= Requirements =
Swap "Source Extractor" for "SExtractor" everywhere in the listing below, keeping everything else the same. Omit the pictures from your answer.

= Data entries =
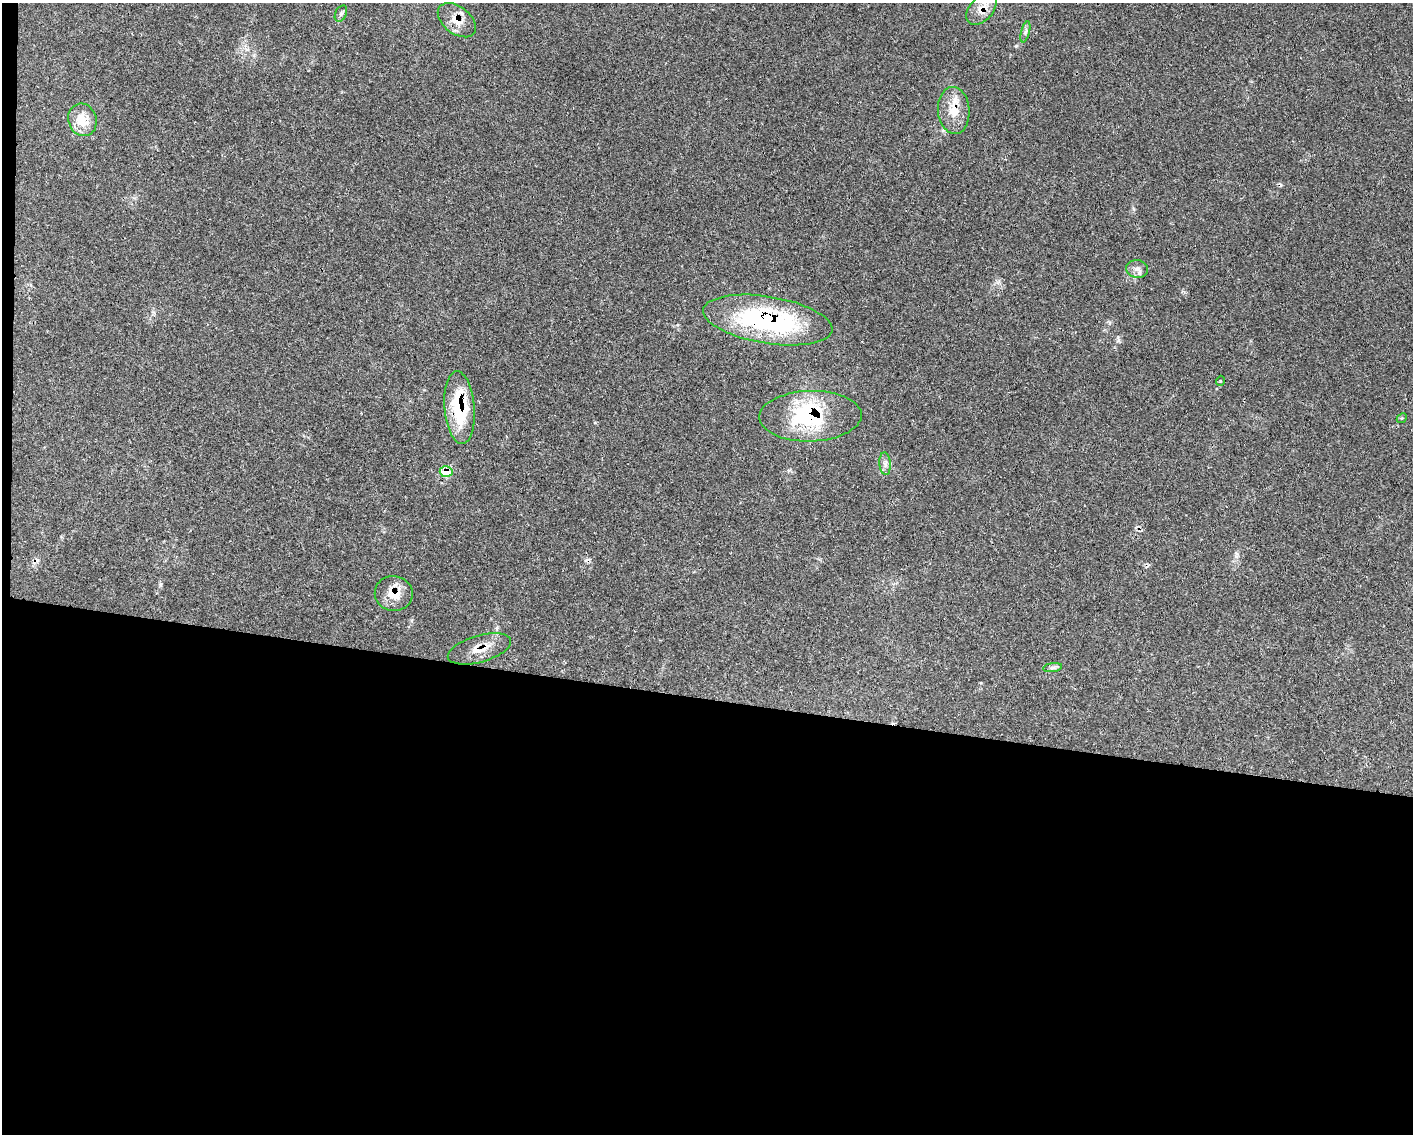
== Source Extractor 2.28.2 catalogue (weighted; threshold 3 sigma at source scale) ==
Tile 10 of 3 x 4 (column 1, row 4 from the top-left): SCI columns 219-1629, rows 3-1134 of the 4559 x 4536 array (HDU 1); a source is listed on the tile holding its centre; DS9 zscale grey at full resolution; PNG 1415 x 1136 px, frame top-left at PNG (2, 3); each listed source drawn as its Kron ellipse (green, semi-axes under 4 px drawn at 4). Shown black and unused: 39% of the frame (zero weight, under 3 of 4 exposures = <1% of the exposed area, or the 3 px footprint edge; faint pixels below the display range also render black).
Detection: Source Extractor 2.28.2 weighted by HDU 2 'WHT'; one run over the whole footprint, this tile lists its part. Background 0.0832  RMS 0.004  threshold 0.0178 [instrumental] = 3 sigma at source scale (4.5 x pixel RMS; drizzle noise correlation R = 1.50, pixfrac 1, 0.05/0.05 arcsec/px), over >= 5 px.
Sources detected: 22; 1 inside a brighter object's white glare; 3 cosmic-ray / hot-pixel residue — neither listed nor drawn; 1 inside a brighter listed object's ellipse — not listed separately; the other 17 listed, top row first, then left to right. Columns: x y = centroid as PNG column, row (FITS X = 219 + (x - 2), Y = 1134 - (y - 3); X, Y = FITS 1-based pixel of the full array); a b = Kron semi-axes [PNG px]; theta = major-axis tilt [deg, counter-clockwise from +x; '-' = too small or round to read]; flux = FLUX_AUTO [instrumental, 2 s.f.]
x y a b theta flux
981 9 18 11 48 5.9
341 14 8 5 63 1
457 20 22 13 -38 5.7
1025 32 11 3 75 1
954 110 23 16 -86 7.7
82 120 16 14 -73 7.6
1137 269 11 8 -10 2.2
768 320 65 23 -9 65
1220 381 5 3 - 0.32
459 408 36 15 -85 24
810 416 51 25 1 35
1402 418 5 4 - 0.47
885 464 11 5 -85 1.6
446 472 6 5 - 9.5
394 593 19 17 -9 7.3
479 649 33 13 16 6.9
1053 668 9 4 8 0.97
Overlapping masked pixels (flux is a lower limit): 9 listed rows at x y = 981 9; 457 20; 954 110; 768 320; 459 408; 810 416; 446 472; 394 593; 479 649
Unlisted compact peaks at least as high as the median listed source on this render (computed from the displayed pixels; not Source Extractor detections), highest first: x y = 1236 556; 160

= The solution =
== SExtractor 2.28.2 catalogue (weighted; threshold 3 sigma at source scale) ==
Tile 10 of 3 x 4 (column 1, row 4 from the top-left): SCI columns 219-1629, rows 3-1134 of the 4559 x 4536 array (HDU 1); a source is listed on the tile holding its centre; DS9 zscale grey at full resolution; PNG 1415 x 1136 px, frame top-left at PNG (2, 3); each listed source drawn as its Kron ellipse (green, semi-axes under 4 px drawn at 4). Shown black and unused: 39% of the frame (zero weight, under 3 of 4 exposures = <1% of the exposed area, or the 3 px footprint edge; faint pixels below the display range also render black).
Detection: SExtractor 2.28.2 weighted by HDU 2 'WHT'; one run over the whole footprint, this tile lists its part. Background 0.0832  RMS 0.004  threshold 0.0178 [instrumental] = 3 sigma at source scale (4.5 x pixel RMS; drizzle noise correlation R = 1.50, pixfrac 1, 0.05/0.05 arcsec/px), over >= 5 px.
Sources detected: 22; 1 inside a brighter object's white glare; 3 cosmic-ray / hot-pixel residue — neither listed nor drawn; 1 inside a brighter listed object's ellipse — not listed separately; the other 17 listed, top row first, then left to right. Columns: x y = centroid as PNG column, row (FITS X = 219 + (x - 2), Y = 1134 - (y - 3); X, Y = FITS 1-based pixel of the full array); a b = Kron semi-axes [PNG px]; theta = major-axis tilt [deg, counter-clockwise from +x; '-' = too small or round to read]; flux = FLUX_AUTO [instrumental, 2 s.f.]
x y a b theta flux
981 9 18 11 48 5.9
341 14 8 5 63 1
457 20 22 13 -38 5.7
1025 32 11 3 75 1
954 110 23 16 -86 7.7
82 120 16 14 -73 7.6
1137 269 11 8 -10 2.2
768 320 65 23 -9 65
1220 381 5 3 - 0.32
459 408 36 15 -85 24
810 416 51 25 1 35
1402 418 5 4 - 0.47
885 464 11 5 -85 1.6
446 472 6 5 - 9.5
394 593 19 17 -9 7.3
479 649 33 13 16 6.9
1053 668 9 4 8 0.97
Overlapping masked pixels (flux is a lower limit): 9 listed rows at x y = 981 9; 457 20; 954 110; 768 320; 459 408; 810 416; 446 472; 394 593; 479 649
Unlisted compact peaks at least as high as the median listed source on this render (computed from the displayed pixels; not SExtractor detections), highest first: x y = 1236 556; 160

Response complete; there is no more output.